__Available records__:
**********
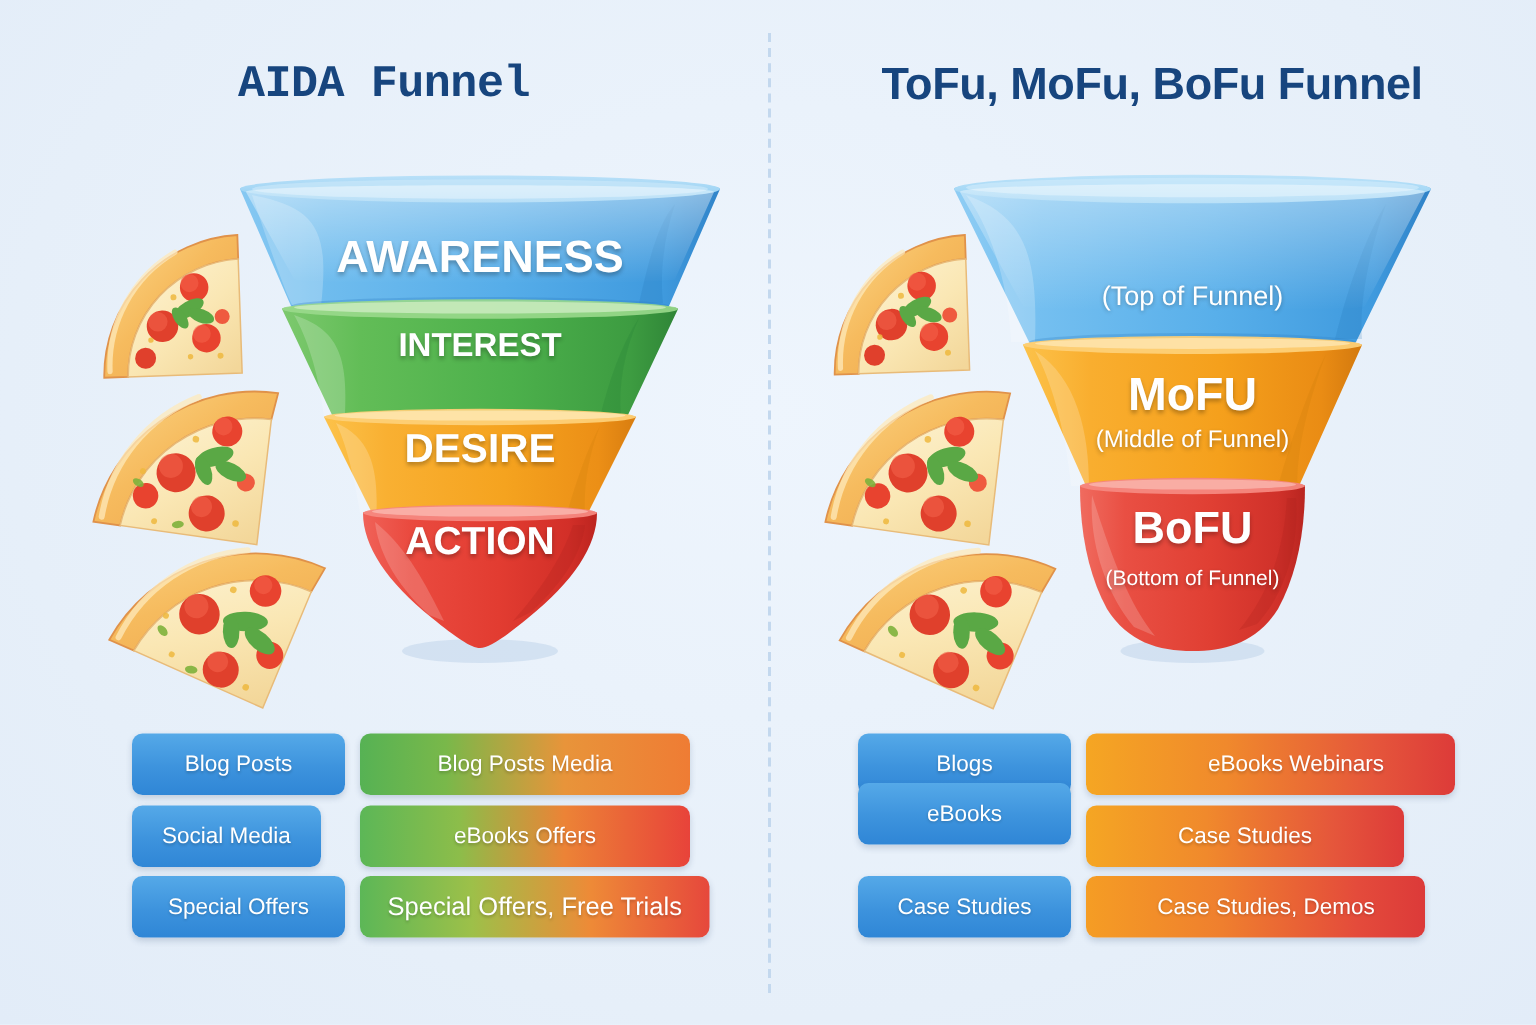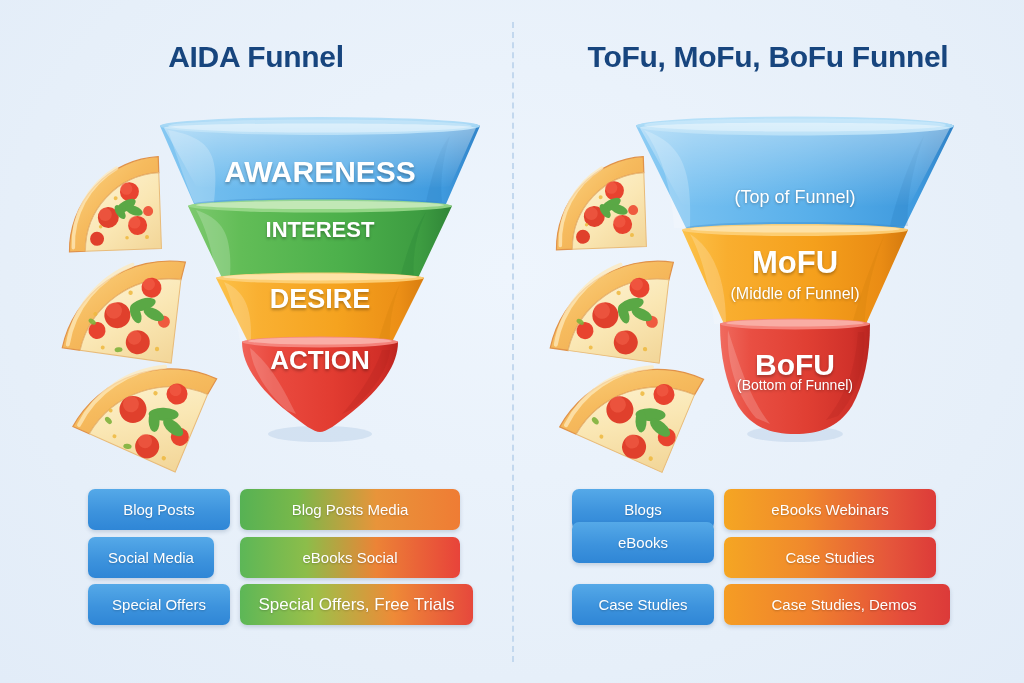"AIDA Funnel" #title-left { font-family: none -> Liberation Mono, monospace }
**********
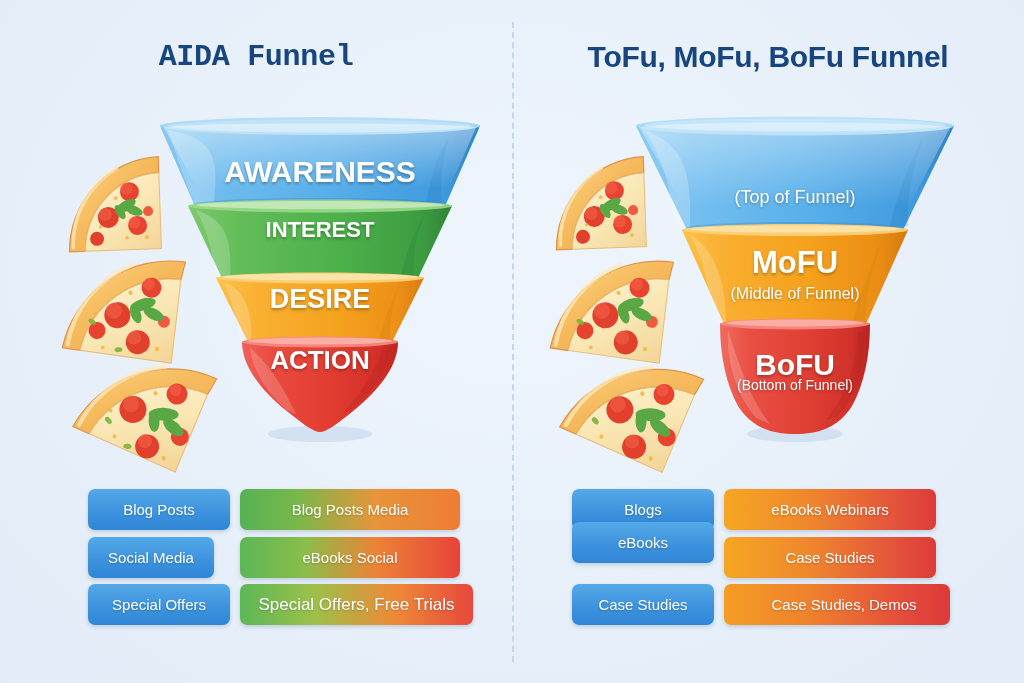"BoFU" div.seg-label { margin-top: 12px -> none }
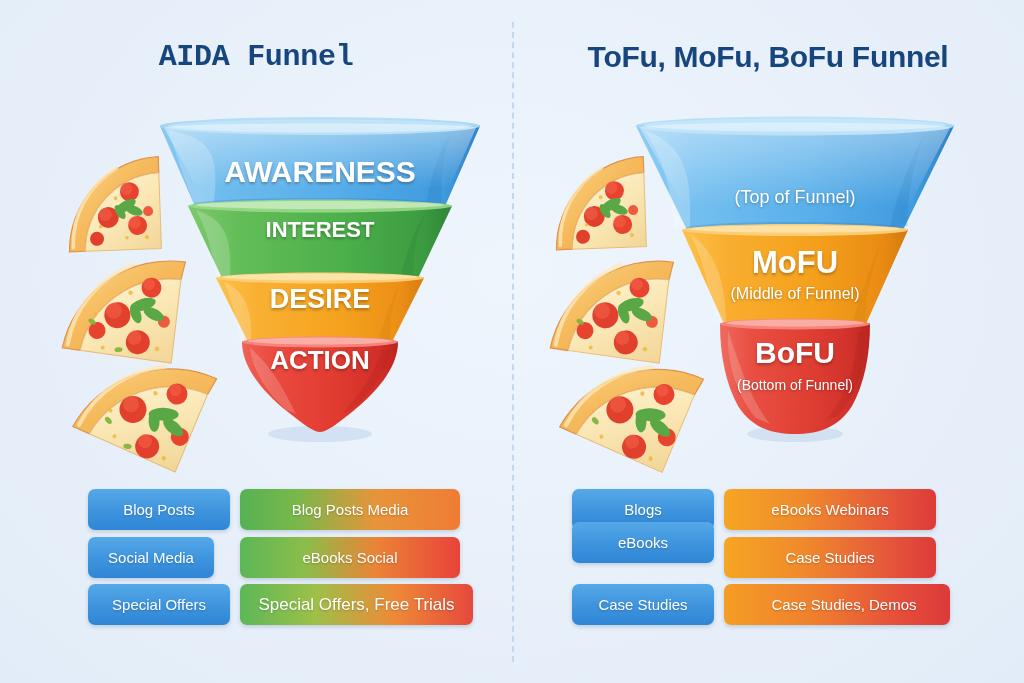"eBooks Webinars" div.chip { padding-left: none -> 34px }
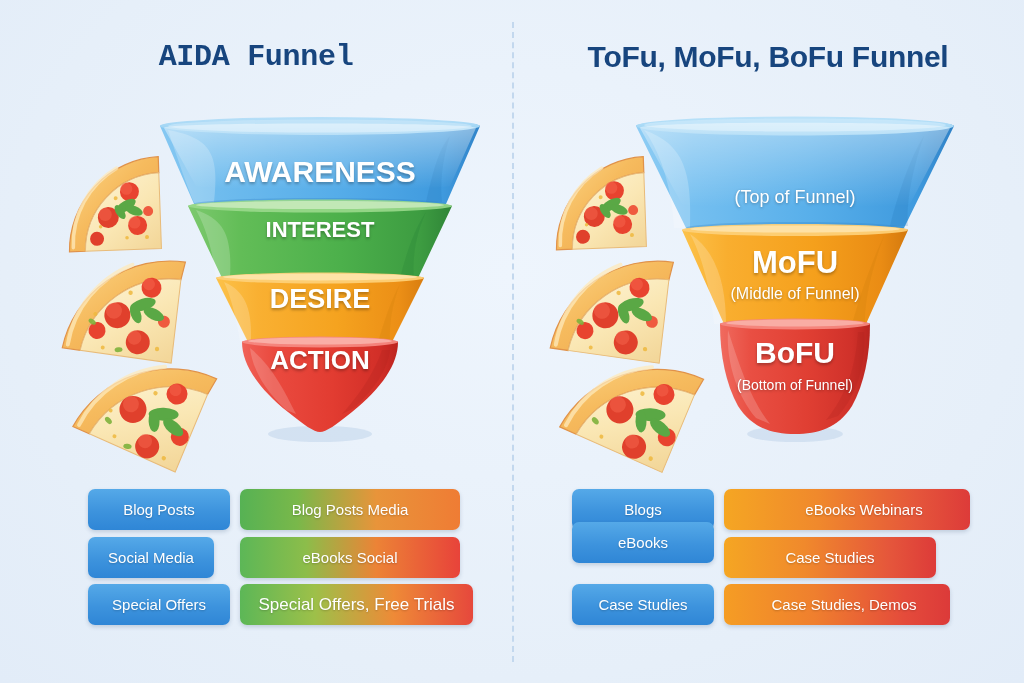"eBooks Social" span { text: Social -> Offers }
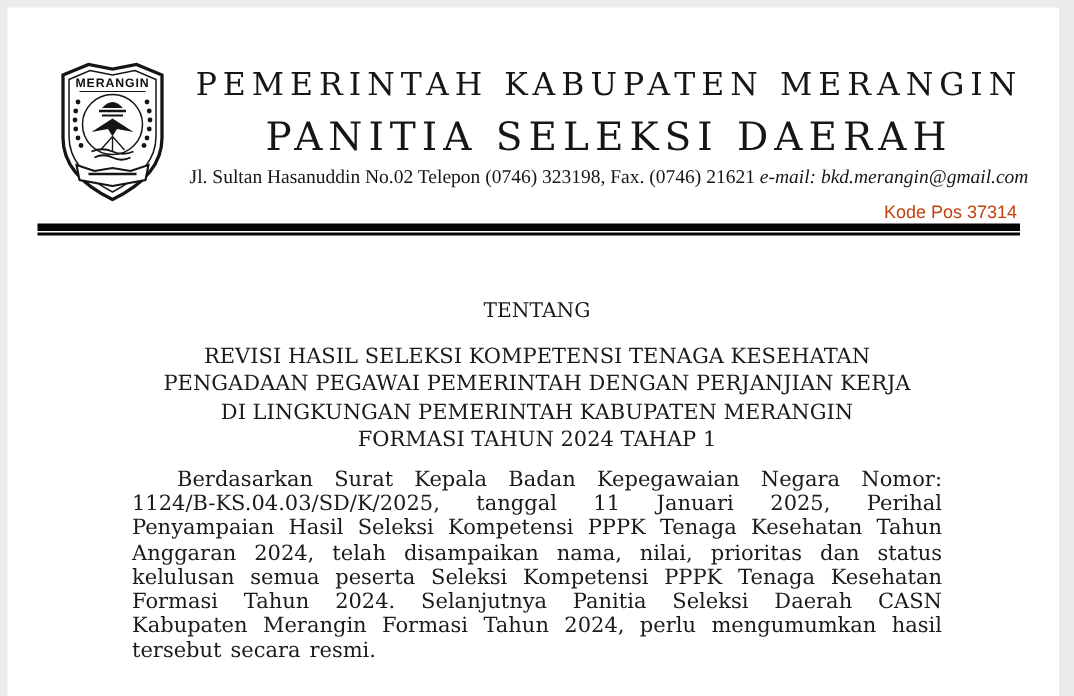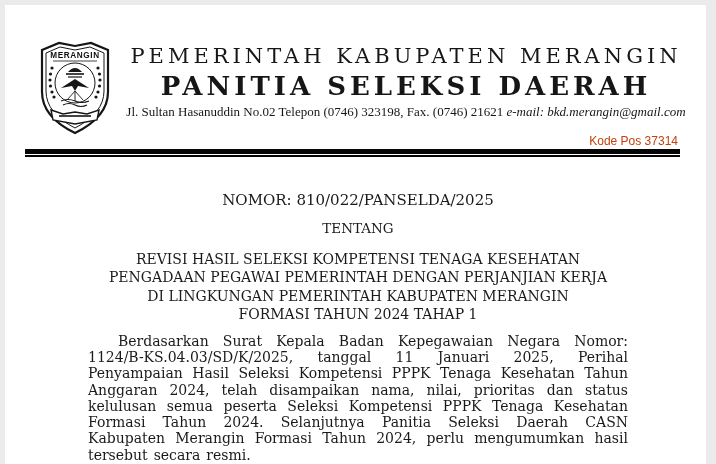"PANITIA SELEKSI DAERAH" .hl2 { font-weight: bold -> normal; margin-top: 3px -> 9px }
**********
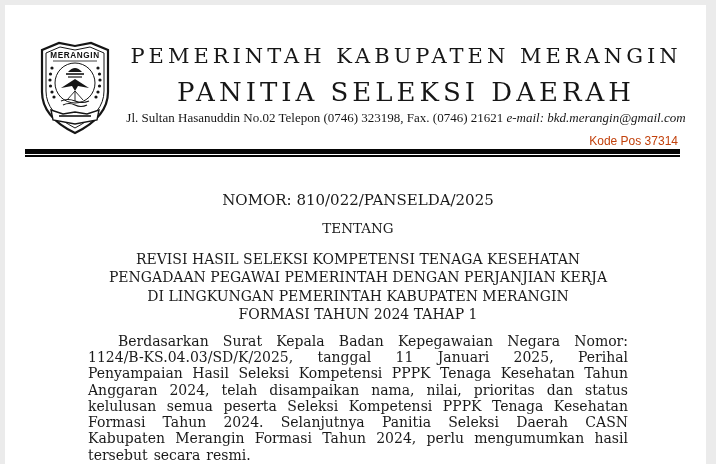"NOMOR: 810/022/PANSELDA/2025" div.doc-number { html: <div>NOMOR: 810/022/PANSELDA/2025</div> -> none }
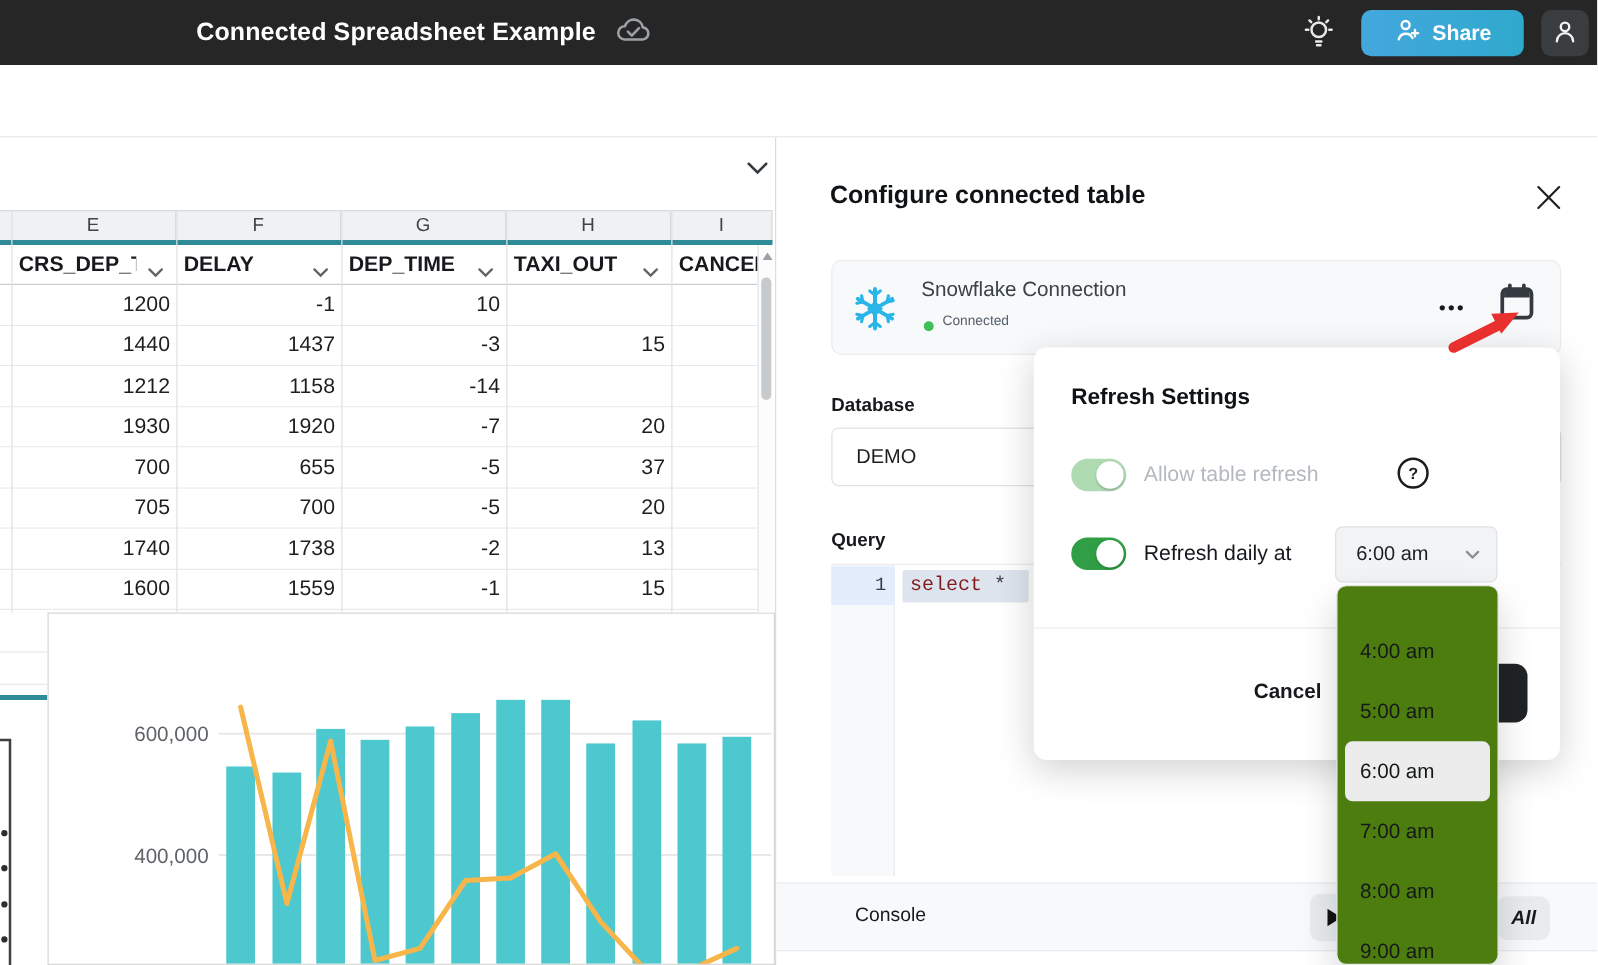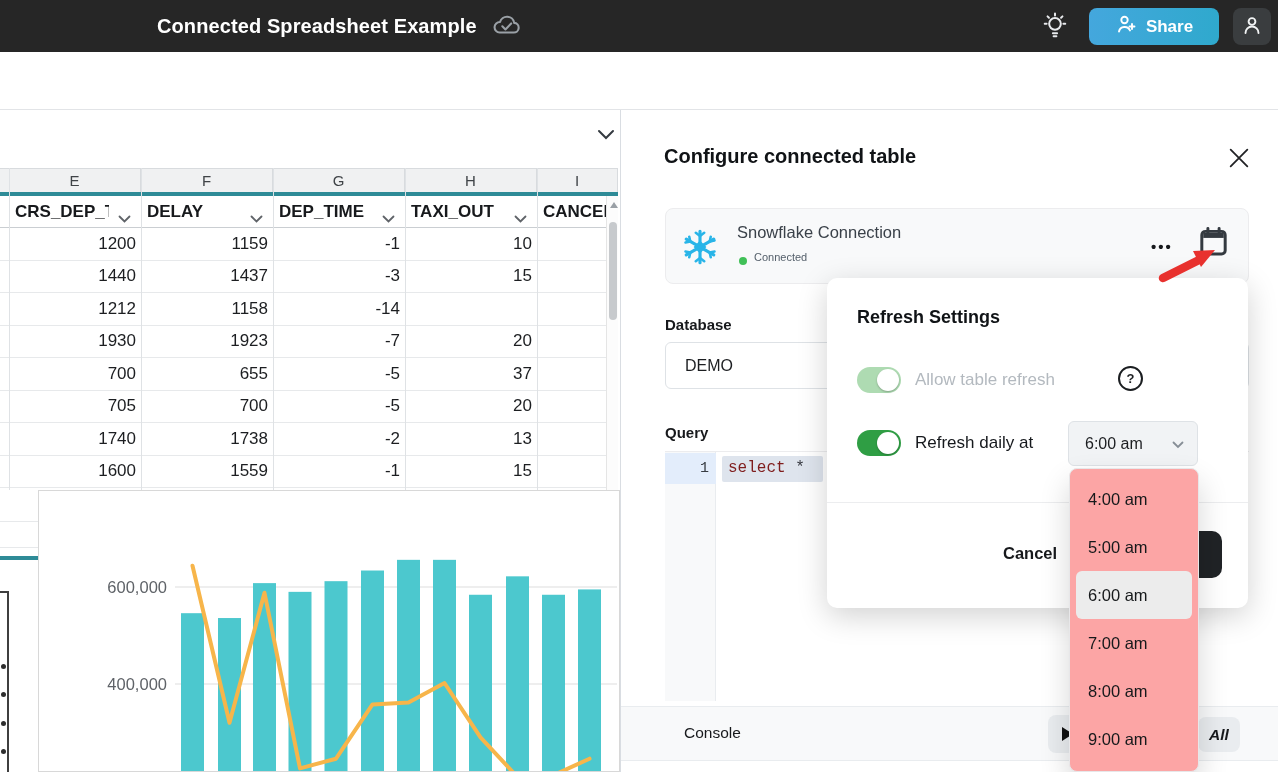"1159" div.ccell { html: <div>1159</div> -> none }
**********
__Exercise goal__: Pictures aside, return exactly the lines from the data above, starting at the line that has "text: Social ->" and ending at the line that has "font-weight: bold ->", both included.

__Answer space__:
"eBooks Social" span { text: Social -> Offers }
"PANITIA SELEKSI DAERAH" .hl2 { font-weight: bold -> normal; margin-top: 3px -> 9px }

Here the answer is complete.